Posted 2017-October-17, 16:48
For my partnerships, it's whenever it could conceivably be quantitative, usually over partner's natural 1nt/2nt/3nt bid, and/or no suit has been agreed, or a minor has been agreed (different methods over minors). It is blackwood if you go out of your way to show a strong single suit first then follow with 4nt even if partner bid 3nt. And if there is an easy way to agree suit in forcing manner before 4nt, always use it to avoid ambiguity, since we are typically using RKC blackwood and suit ambiguity can be rather deadly.
So, not blackwood:
1nt-4nt
2nt-4nt
2c-2d-2nt-4nt, or similar sequence after Kokish relay
1nt-2c-2x-4nt
1nt-jacoby xfer-accept-4nt
2nt-3c-3x-4nt
2nt-jacoby xfer-accept-4nt
similar sequences after 2c-... 2nt showing a 22+ or 25+ NT.
natural sequence ending in 1nt/2nt/3nt offering to play in NT, followed by 4nt
No suit agreement, above 2nt, it's possible you have a hand that is too strong for just 3nt. E.g. 1s-2h-3d-4nt. (set a suit to bid blackwood later)
Partner pulls your natural to play 3nt to 4m as a natural slam try, and you revert to 4nt, e.g.
2nt-3s!-3nt-4d(nat diamond try)-4nt
xfer then new suit after 2nt, opener has no fit
2nt-3h!-3s-4c(nat spades/clubs, forcing)-4nt
blackwood:
1nt-texas-accept-4nt
2nt-texas-accept-4nt
if major suit has been agreed.
if minor suit agreed and we are not playing either minorwood or kickback
shown GF single suiter with 3M (e.g. after a strong jump shift), and partner bid 3nt.

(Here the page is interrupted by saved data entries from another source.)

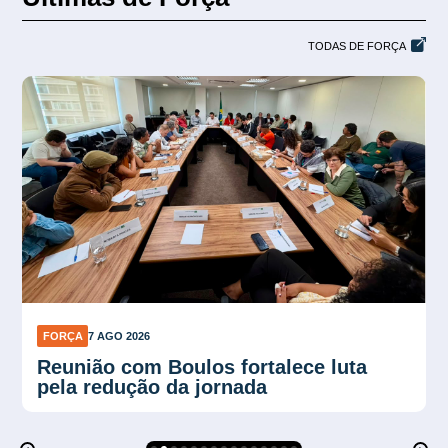
TODAS DE FORÇA
FORÇA
7 AGO 2026
Plano Verão reforça proteção contra
calor no trabalho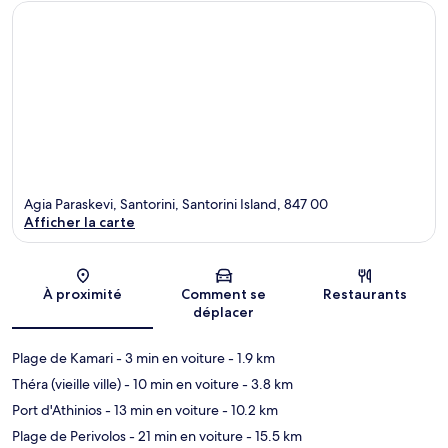
Agia Paraskevi, Santorini, Santorini Island, 847 00
Afficher la carte
Carte
À proximité
Comment se
Restaurants
déplacer
Plage de Kamari
- 3 min en voiture
- 1.9 km
Théra (vieille ville)
- 10 min en voiture
- 3.8 km
Port d'Athinios
- 13 min en voiture
- 10.2 km
Plage de Perivolos
- 21 min en voiture
- 15.5 km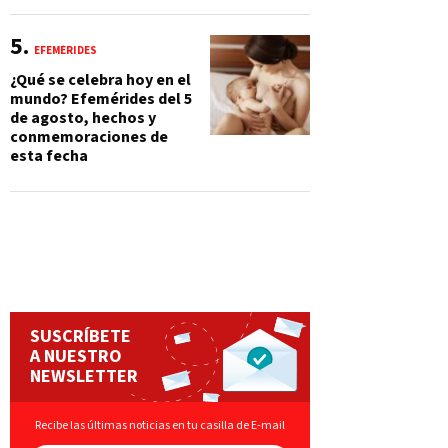
EFEMÉRIDES
¿Qué se celebra hoy en el
mundo? Efemérides del 5
de agosto, hechos y
conmemoraciones de
esta fecha
SUSCRÍBETE
A NUESTRO
NEWSLETTER
Recibe las últimas noticias en tu casilla de E-mail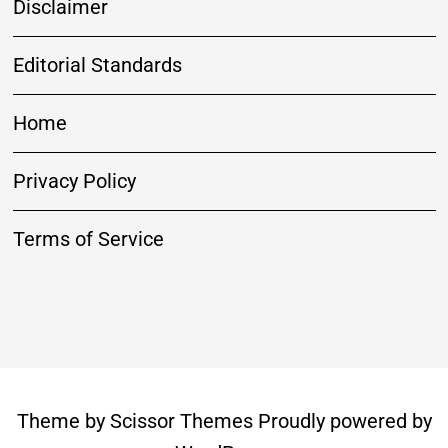
Disclaimer
Editorial Standards
Home
Privacy Policy
Terms of Service
Theme by
Scissor Themes
Proudly powered by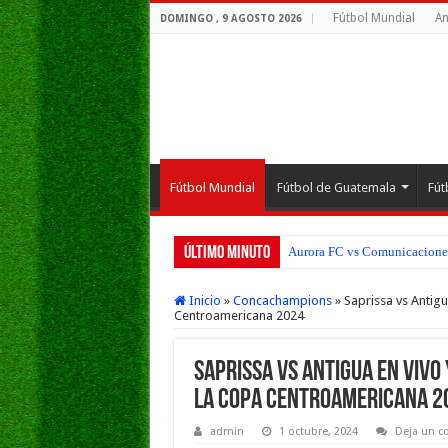
Fútbol Mundial
An
DOMINGO , 9 AGOSTO 2026
Fútbol Mundial
Fútbol de Guatemala
Fút
Último Minuto
Aurora FC vs Comunicaciones 
Mixco vs Marquense EN VIVO H
Inicio
»
Concachampions
»
Saprissa vs Antig
Centroamericana 2024
Saprissa vs Antigua EN VIVO 
la Copa Centroamericana 2
admin
1 octubre, 2024
Deja un c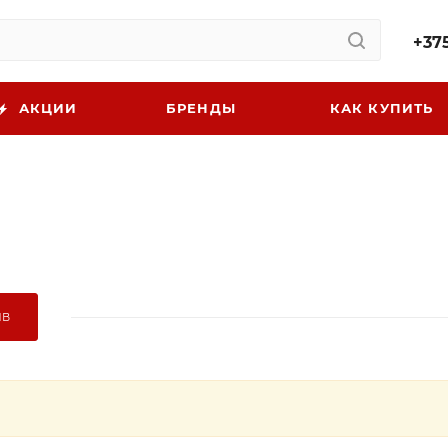
+375
АКЦИИ
БРЕНДЫ
КАК КУПИТЬ
ЫВ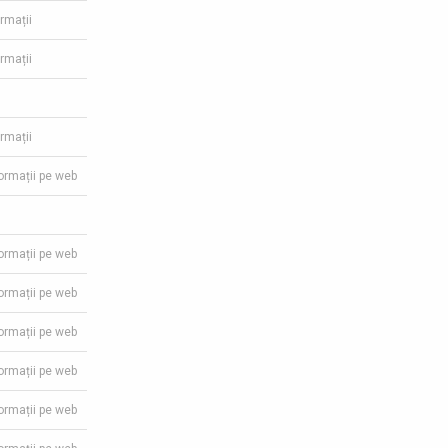
ormații
ormații
ormații
formații pe web
formații pe web
formații pe web
formații pe web
formații pe web
formații pe web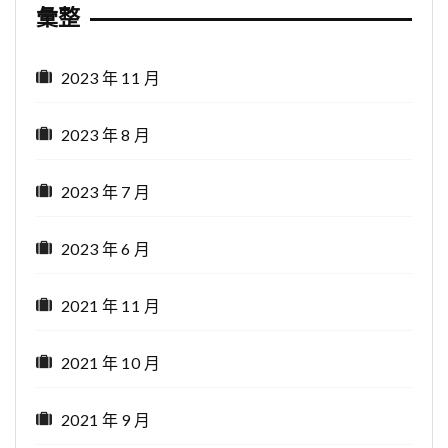
彙整
2023 年 11 月
2023 年 8 月
2023 年 7 月
2023 年 6 月
2021 年 11 月
2021 年 10 月
2021 年 9 月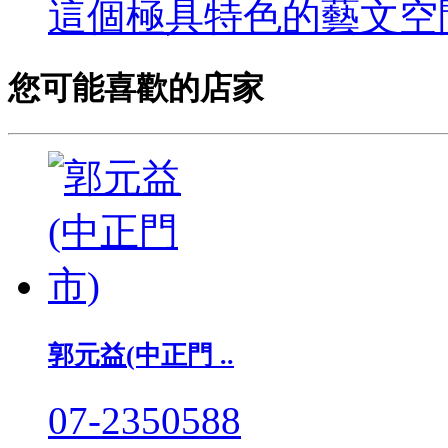
這個極具特色的藝文空間
您可能喜歡的店家
郭元益(中正門 ..
07-2350588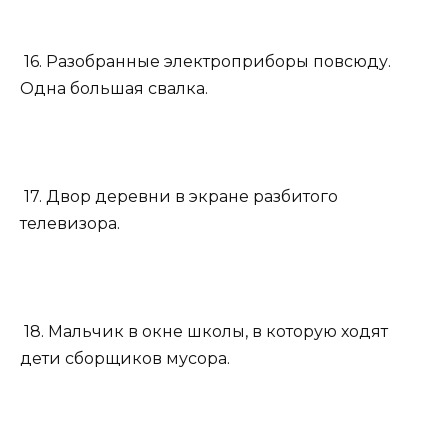
16. Разобранные электроприборы повсюду.
Одна большая свалка.
17. Двор деревни в экране разбитого
телевизора.
18. Мальчик в окне школы, в которую ходят
дети сборщиков мусора.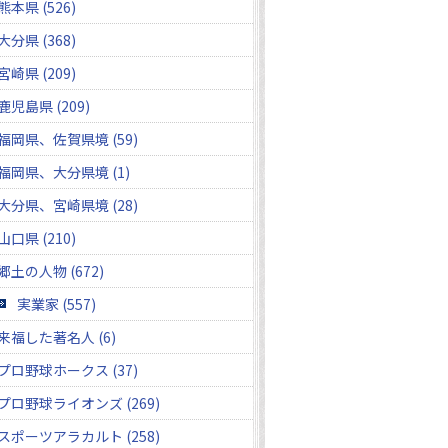
熊本県 (526)
大分県 (368)
宮崎県 (209)
鹿児島県 (209)
福岡県、佐賀県境 (59)
福岡県、大分県境 (1)
大分県、宮崎県境 (28)
山口県 (210)
郷土の人物 (672)
実業家 (557)
来福した著名人 (6)
プロ野球ホークス (37)
プロ野球ライオンズ (269)
スポーツアラカルト (258)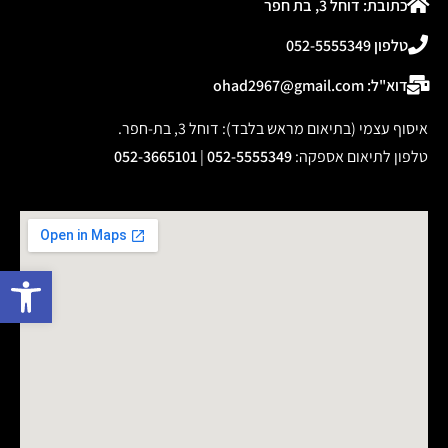
אדנית מתכת על רגליים
לגידול ירקות או צמחים
דגם 1902 קרם
המלאי אזל
פתח 
אדניות מתכת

Main thing beginners need to focus on is 4nt is not blackwood if partner opens in NT, either immediately, or as the 2nd bid after stayman/jacoby. If you use stayman, you have to teach them methods to agree the major in a forcing manner, which usually involves bidding something like 3 of the other major (which has no use if Jacoby xfers are used to show just holding the other major), or perhaps the Baze convention.